-------- Data provided
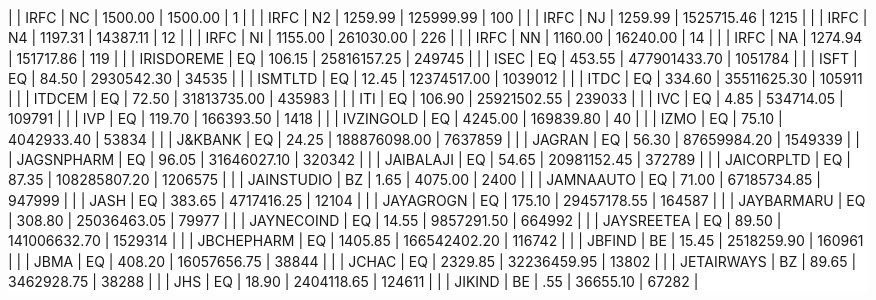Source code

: |  | IRFC | NC | 1500.00 | 1500.00 | 1 |
|  | IRFC | N2 | 1259.99 | 125999.99 | 100 |
|  | IRFC | NJ | 1259.99 | 1525715.46 | 1215 |
|  | IRFC | N4 | 1197.31 | 14387.11 | 12 |
|  | IRFC | NI | 1155.00 | 261030.00 | 226 |
|  | IRFC | NN | 1160.00 | 16240.00 | 14 |
|  | IRFC | NA | 1274.94 | 151717.86 | 119 |
|  | IRISDOREME | EQ | 106.15 | 25816157.25 | 249745 |
|  | ISEC | EQ | 453.55 | 477901433.70 | 1051784 |
|  | ISFT | EQ | 84.50 | 2930542.30 | 34535 |
|  | ISMTLTD | EQ | 12.45 | 12374517.00 | 1039012 |
|  | ITDC | EQ | 334.60 | 35511625.30 | 105911 |
|  | ITDCEM | EQ | 72.50 | 31813735.00 | 435983 |
|  | ITI | EQ | 106.90 | 25921502.55 | 239033 |
|  | IVC | EQ | 4.85 | 534714.05 | 109791 |
|  | IVP | EQ | 119.70 | 166393.50 | 1418 |
|  | IVZINGOLD | EQ | 4245.00 | 169839.80 | 40 |
|  | IZMO | EQ | 75.10 | 4042933.40 | 53834 |
|  | J&KBANK | EQ | 24.25 | 188876098.00 | 7637859 |
|  | JAGRAN | EQ | 56.30 | 87659984.20 | 1549339 |
|  | JAGSNPHARM | EQ | 96.05 | 31646027.10 | 320342 |
|  | JAIBALAJI | EQ | 54.65 | 20981152.45 | 372789 |
|  | JAICORPLTD | EQ | 87.35 | 108285807.20 | 1206575 |
|  | JAINSTUDIO | BZ | 1.65 | 4075.00 | 2400 |
|  | JAMNAAUTO | EQ | 71.00 | 67185734.85 | 947999 |
|  | JASH | EQ | 383.65 | 4717416.25 | 12104 |
|  | JAYAGROGN | EQ | 175.10 | 29457178.55 | 164587 |
|  | JAYBARMARU | EQ | 308.80 | 25036463.05 | 79977 |
|  | JAYNECOIND | EQ | 14.55 | 9857291.50 | 664992 |
|  | JAYSREETEA | EQ | 89.50 | 141006632.70 | 1529314 |
|  | JBCHEPHARM | EQ | 1405.85 | 166542402.20 | 116742 |
|  | JBFIND | BE | 15.45 | 2518259.90 | 160961 |
|  | JBMA | EQ | 408.20 | 16057656.75 | 38844 |
|  | JCHAC | EQ | 2329.85 | 32236459.95 | 13802 |
|  | JETAIRWAYS | BZ | 89.65 | 3462928.75 | 38288 |
|  | JHS | EQ | 18.90 | 2404118.65 | 124611 |
|  | JIKIND | BE | .55 | 36655.10 | 67282 |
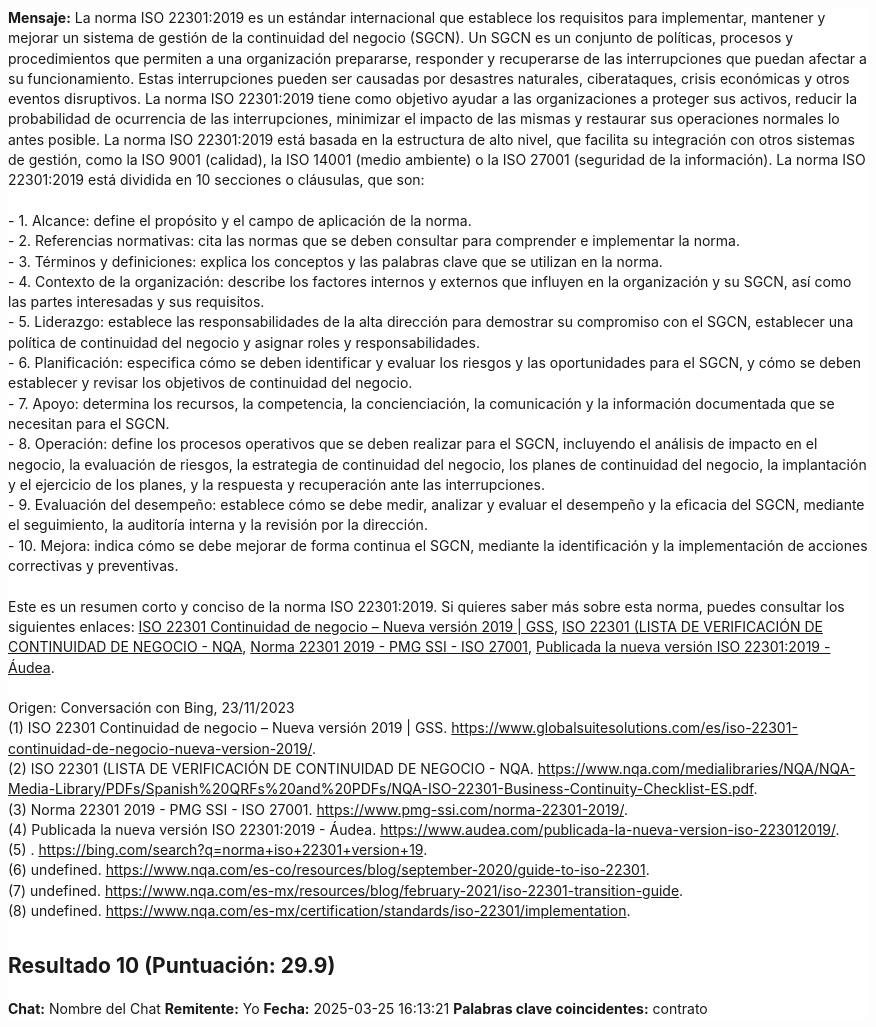**Mensaje:** La norma ISO 22301:2019 es un estándar internacional que establece los requisitos para implementar, mantener y mejorar un sistema de gestión de la continuidad del negocio (SGCN). Un SGCN es un conjunto de políticas, procesos y procedimientos que permiten a una organización prepararse, responder y recuperarse de las interrupciones que puedan afectar a su funcionamiento. Estas interrupciones pueden ser causadas por desastres naturales, ciberataques, crisis económicas y otros eventos disruptivos. La norma ISO 22301:2019 tiene como objetivo ayudar a las organizaciones a proteger sus activos, reducir la probabilidad de ocurrencia de las interrupciones, minimizar el impacto de las mismas y restaurar sus operaciones normales lo antes posible. La norma ISO 22301:2019 está basada en la estructura de alto nivel, que facilita su integración con otros sistemas de gestión, como la ISO 9001 (calidad), la ISO 14001 (medio ambiente) o la ISO 27001 (seguridad de la información). La norma ISO 22301:2019 está dividida en 10 secciones o cláusulas, que son: <br> <br>- 1. Alcance: define el propósito y el campo de aplicación de la norma. <br>- 2. Referencias normativas: cita las normas que se deben consultar para comprender e implementar la norma. <br>- 3. Términos y definiciones: explica los conceptos y las palabras clave que se utilizan en la norma. <br>- 4. Contexto de la organización: describe los factores internos y externos que influyen en la organización y su SGCN, así como las partes interesadas y sus requisitos. <br>- 5. Liderazgo: establece las responsabilidades de la alta dirección para demostrar su compromiso con el SGCN, establecer una política de continuidad del negocio y asignar roles y responsabilidades. <br>- 6. Planificación: especifica cómo se deben identificar y evaluar los riesgos y las oportunidades para el SGCN, y cómo se deben establecer y revisar los objetivos de continuidad del negocio. <br>- 7. Apoyo: determina los recursos, la competencia, la concienciación, la comunicación y la información documentada que se necesitan para el SGCN. <br>- 8. Operación: define los procesos operativos que se deben realizar para el SGCN, incluyendo el análisis de impacto en el negocio, la evaluación de riesgos, la estrategia de continuidad del negocio, los planes de continuidad del negocio, la implantación y el ejercicio de los planes, y la respuesta y recuperación ante las interrupciones. <br>- 9. Evaluación del desempeño: establece cómo se debe medir, analizar y evaluar el desempeño y la eficacia del SGCN, mediante el seguimiento, la auditoría interna y la revisión por la dirección. <br>- 10. Mejora: indica cómo se debe mejorar de forma continua el SGCN, mediante la identificación y la implementación de acciones correctivas y preventivas. <br> <br>Este es un resumen corto y conciso de la norma ISO 22301:2019. Si quieres saber más sobre esta norma, puedes consultar los siguientes enlaces: [ISO 22301 Continuidad de negocio – Nueva versión 2019 | GSS](^2^), [ISO 22301 (LISTA DE VERIFICACIÓN DE CONTINUIDAD DE NEGOCIO - NQA](^3^), [Norma 22301 2019 - PMG SSI - ISO 27001](^4^), [Publicada la nueva versión ISO 22301:2019 - Áudea](^5^). <br> <br>Origen: Conversación con Bing, 23/11/2023 <br>(1) ISO 22301 Continuidad de negocio – Nueva versión 2019 | GSS. https://www.globalsuitesolutions.com/es/iso-22301-continuidad-de-negocio-nueva-version-2019/. <br>(2) ISO 22301 (LISTA DE VERIFICACIÓN DE CONTINUIDAD DE NEGOCIO - NQA. https://www.nqa.com/medialibraries/NQA/NQA-Media-Library/PDFs/Spanish%20QRFs%20and%20PDFs/NQA-ISO-22301-Business-Continuity-Checklist-ES.pdf. <br>(3) Norma 22301 2019 - PMG SSI - ISO 27001. https://www.pmg-ssi.com/norma-22301-2019/. <br>(4) Publicada la nueva versión ISO 22301:2019 - Áudea. https://www.audea.com/publicada-la-nueva-version-iso-223012019/. <br>(5) . https://bing.com/search?q=norma+iso+22301+version+19. <br>(6) undefined. https://www.nqa.com/es-co/resources/blog/september-2020/guide-to-iso-22301. <br>(7) undefined. https://www.nqa.com/es-mx/resources/blog/february-2021/iso-22301-transition-guide. <br>(8) undefined. https://www.nqa.com/es-mx/certification/standards/iso-22301/implementation.

## Resultado 10 (Puntuación: 29.9)
**Chat:** Nombre del Chat
**Remitente:** Yo
**Fecha:** 2025-03-25 16:13:21
**Palabras clave coincidentes:** contrato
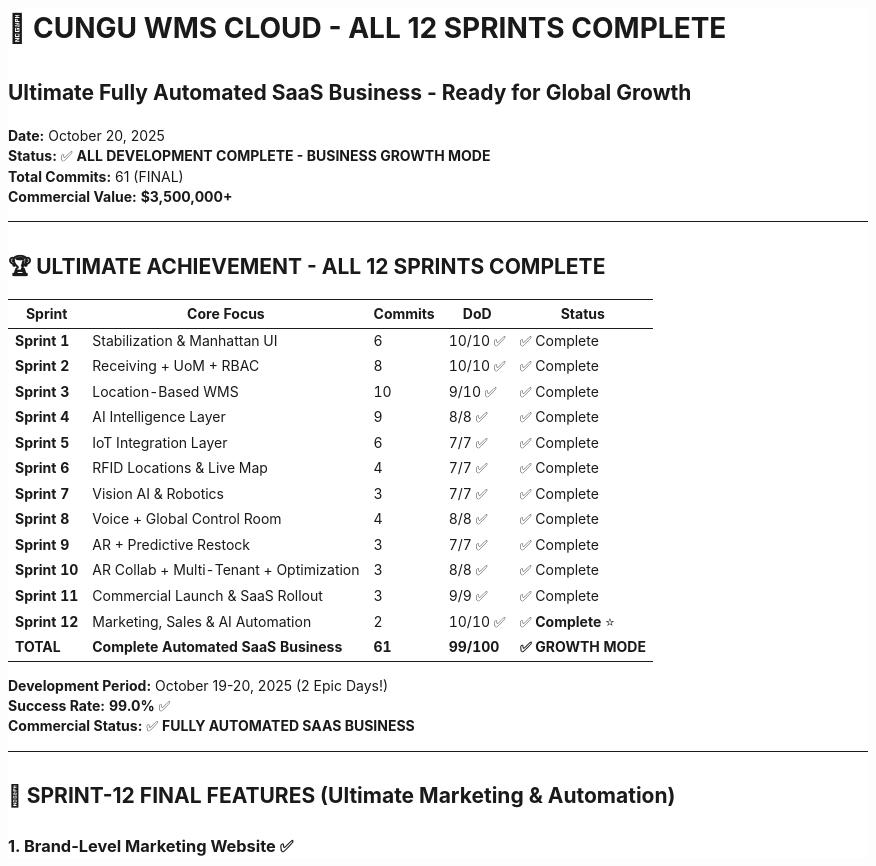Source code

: # 🎊 CUNGU WMS CLOUD - ALL 12 SPRINTS COMPLETE

## **Ultimate Fully Automated SaaS Business - Ready for Global Growth**

**Date:** October 20, 2025  
**Status:** ✅ **ALL DEVELOPMENT COMPLETE - BUSINESS GROWTH MODE**  
**Total Commits:** 61 (FINAL)  
**Commercial Value:** **$3,500,000+**  

---

## 🏆 ULTIMATE ACHIEVEMENT - ALL 12 SPRINTS COMPLETE

| Sprint | Core Focus | Commits | DoD | Status |
|--------|-----------|---------|-----|--------|
| **Sprint 1** | Stabilization & Manhattan UI | 6 | 10/10 ✅ | ✅ Complete |
| **Sprint 2** | Receiving + UoM + RBAC | 8 | 10/10 ✅ | ✅ Complete |
| **Sprint 3** | Location-Based WMS | 10 | 9/10 ✅ | ✅ Complete |
| **Sprint 4** | AI Intelligence Layer | 9 | 8/8 ✅ | ✅ Complete |
| **Sprint 5** | IoT Integration Layer | 6 | 7/7 ✅ | ✅ Complete |
| **Sprint 6** | RFID Locations & Live Map | 4 | 7/7 ✅ | ✅ Complete |
| **Sprint 7** | Vision AI & Robotics | 3 | 7/7 ✅ | ✅ Complete |
| **Sprint 8** | Voice + Global Control Room | 4 | 8/8 ✅ | ✅ Complete |
| **Sprint 9** | AR + Predictive Restock | 3 | 7/7 ✅ | ✅ Complete |
| **Sprint 10** | AR Collab + Multi-Tenant + Optimization | 3 | 8/8 ✅ | ✅ Complete |
| **Sprint 11** | Commercial Launch & SaaS Rollout | 3 | 9/9 ✅ | ✅ Complete |
| **Sprint 12** | Marketing, Sales & AI Automation | 2 | 10/10 ✅ | ✅ **Complete** ⭐ |
| **TOTAL** | **Complete Automated SaaS Business** | **61** | **99/100** | **✅ GROWTH MODE** |

**Development Period:** October 19-20, 2025 (2 Epic Days!)  
**Success Rate:** **99.0%** ✅  
**Commercial Status:** ✅ **FULLY AUTOMATED SAAS BUSINESS**  

---

## 🚀 SPRINT-12 FINAL FEATURES (Ultimate Marketing & Automation)

### **1. Brand-Level Marketing Website** ✅
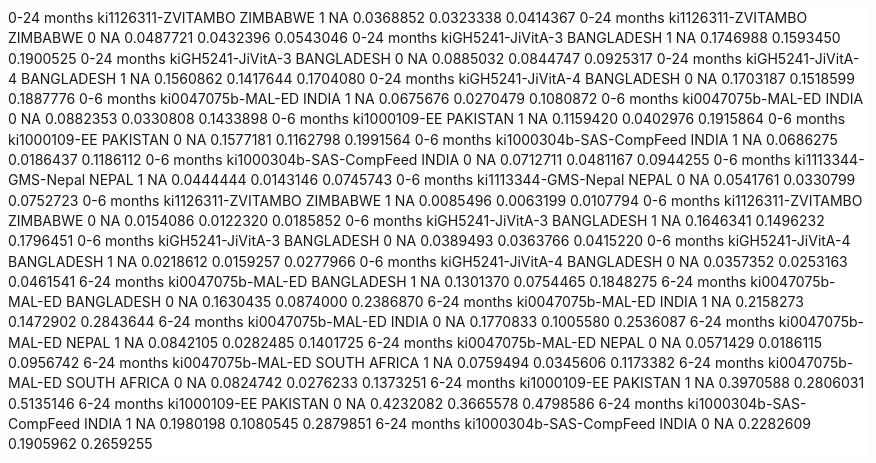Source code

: 0-24 months   ki1126311-ZVITAMBO        ZIMBABWE       1                    NA                0.0368852   0.0323338   0.0414367
0-24 months   ki1126311-ZVITAMBO        ZIMBABWE       0                    NA                0.0487721   0.0432396   0.0543046
0-24 months   kiGH5241-JiVitA-3         BANGLADESH     1                    NA                0.1746988   0.1593450   0.1900525
0-24 months   kiGH5241-JiVitA-3         BANGLADESH     0                    NA                0.0885032   0.0844747   0.0925317
0-24 months   kiGH5241-JiVitA-4         BANGLADESH     1                    NA                0.1560862   0.1417644   0.1704080
0-24 months   kiGH5241-JiVitA-4         BANGLADESH     0                    NA                0.1703187   0.1518599   0.1887776
0-6 months    ki0047075b-MAL-ED         INDIA          1                    NA                0.0675676   0.0270479   0.1080872
0-6 months    ki0047075b-MAL-ED         INDIA          0                    NA                0.0882353   0.0330808   0.1433898
0-6 months    ki1000109-EE              PAKISTAN       1                    NA                0.1159420   0.0402976   0.1915864
0-6 months    ki1000109-EE              PAKISTAN       0                    NA                0.1577181   0.1162798   0.1991564
0-6 months    ki1000304b-SAS-CompFeed   INDIA          1                    NA                0.0686275   0.0186437   0.1186112
0-6 months    ki1000304b-SAS-CompFeed   INDIA          0                    NA                0.0712711   0.0481167   0.0944255
0-6 months    ki1113344-GMS-Nepal       NEPAL          1                    NA                0.0444444   0.0143146   0.0745743
0-6 months    ki1113344-GMS-Nepal       NEPAL          0                    NA                0.0541761   0.0330799   0.0752723
0-6 months    ki1126311-ZVITAMBO        ZIMBABWE       1                    NA                0.0085496   0.0063199   0.0107794
0-6 months    ki1126311-ZVITAMBO        ZIMBABWE       0                    NA                0.0154086   0.0122320   0.0185852
0-6 months    kiGH5241-JiVitA-3         BANGLADESH     1                    NA                0.1646341   0.1496232   0.1796451
0-6 months    kiGH5241-JiVitA-3         BANGLADESH     0                    NA                0.0389493   0.0363766   0.0415220
0-6 months    kiGH5241-JiVitA-4         BANGLADESH     1                    NA                0.0218612   0.0159257   0.0277966
0-6 months    kiGH5241-JiVitA-4         BANGLADESH     0                    NA                0.0357352   0.0253163   0.0461541
6-24 months   ki0047075b-MAL-ED         BANGLADESH     1                    NA                0.1301370   0.0754465   0.1848275
6-24 months   ki0047075b-MAL-ED         BANGLADESH     0                    NA                0.1630435   0.0874000   0.2386870
6-24 months   ki0047075b-MAL-ED         INDIA          1                    NA                0.2158273   0.1472902   0.2843644
6-24 months   ki0047075b-MAL-ED         INDIA          0                    NA                0.1770833   0.1005580   0.2536087
6-24 months   ki0047075b-MAL-ED         NEPAL          1                    NA                0.0842105   0.0282485   0.1401725
6-24 months   ki0047075b-MAL-ED         NEPAL          0                    NA                0.0571429   0.0186115   0.0956742
6-24 months   ki0047075b-MAL-ED         SOUTH AFRICA   1                    NA                0.0759494   0.0345606   0.1173382
6-24 months   ki0047075b-MAL-ED         SOUTH AFRICA   0                    NA                0.0824742   0.0276233   0.1373251
6-24 months   ki1000109-EE              PAKISTAN       1                    NA                0.3970588   0.2806031   0.5135146
6-24 months   ki1000109-EE              PAKISTAN       0                    NA                0.4232082   0.3665578   0.4798586
6-24 months   ki1000304b-SAS-CompFeed   INDIA          1                    NA                0.1980198   0.1080545   0.2879851
6-24 months   ki1000304b-SAS-CompFeed   INDIA          0                    NA                0.2282609   0.1905962   0.2659255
----------------
● **Work instructions**:
Please give back exactly the lines of the listing above that run from the one containing "12374517.00 | 1039012 |" through the one containing "188876098.00 | 7637859 |", and only those.

● **Your solution**:
|  | ISMTLTD | EQ | 12.45 | 12374517.00 | 1039012 |
|  | ITDC | EQ | 334.60 | 35511625.30 | 105911 |
|  | ITDCEM | EQ | 72.50 | 31813735.00 | 435983 |
|  | ITI | EQ | 106.90 | 25921502.55 | 239033 |
|  | IVC | EQ | 4.85 | 534714.05 | 109791 |
|  | IVP | EQ | 119.70 | 166393.50 | 1418 |
|  | IVZINGOLD | EQ | 4245.00 | 169839.80 | 40 |
|  | IZMO | EQ | 75.10 | 4042933.40 | 53834 |
|  | J&KBANK | EQ | 24.25 | 188876098.00 | 7637859 |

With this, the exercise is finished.